# Assignment
Write out every line below again exactly as it stands, skipping each image.

Photos with camera intrinsics
<<<<
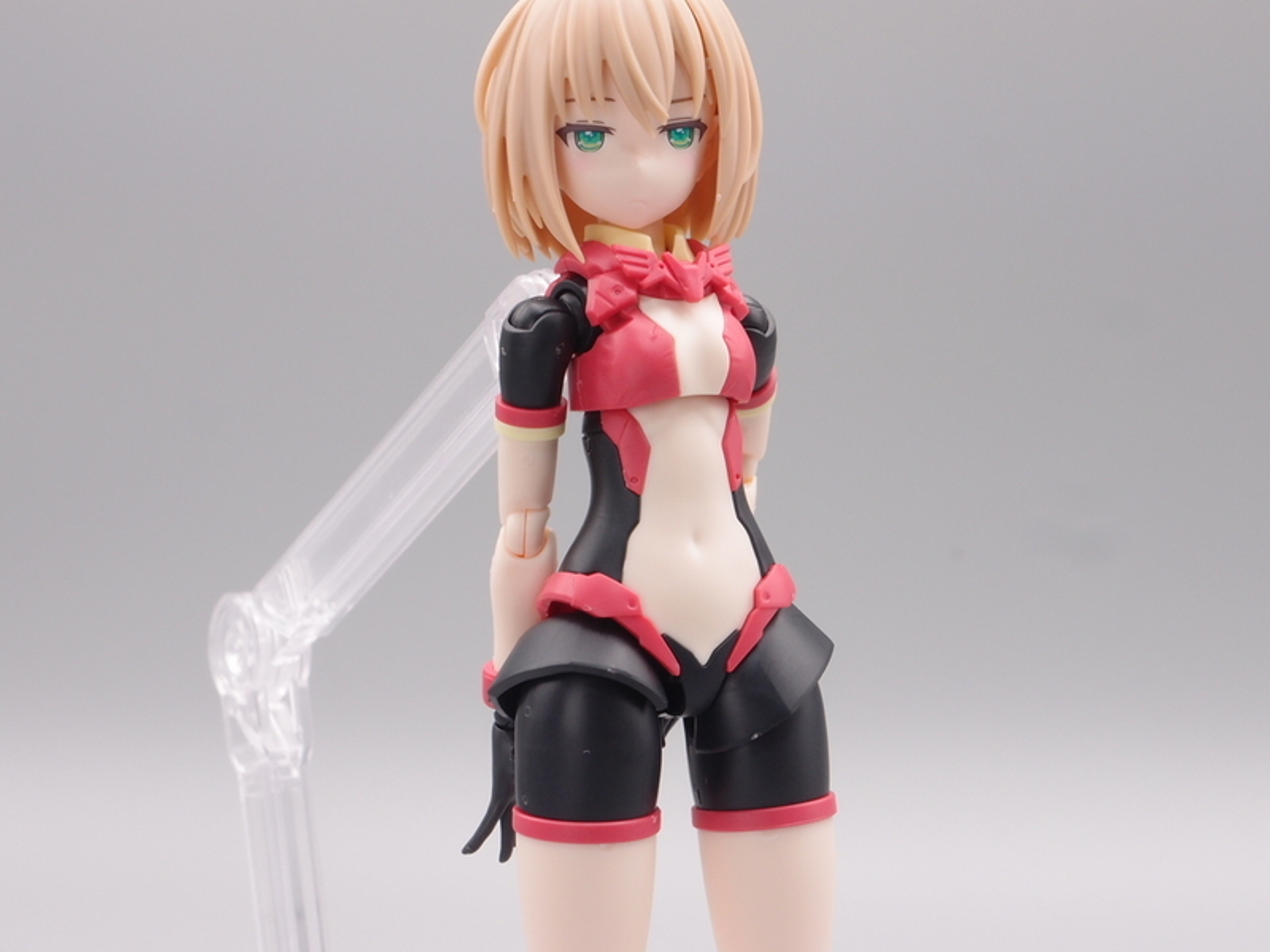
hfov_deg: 23.3
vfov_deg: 17.6
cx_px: 635
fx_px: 3082
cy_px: 476
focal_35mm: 84
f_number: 8
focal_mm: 18.15
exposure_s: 1/8
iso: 100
>>>>
# Task answer
hfov_deg: 23.3
vfov_deg: 17.6
cx_px: 635
fx_px: 3082
cy_px: 476
focal_35mm: 84
f_number: 8
focal_mm: 18.15
exposure_s: 1/8
iso: 100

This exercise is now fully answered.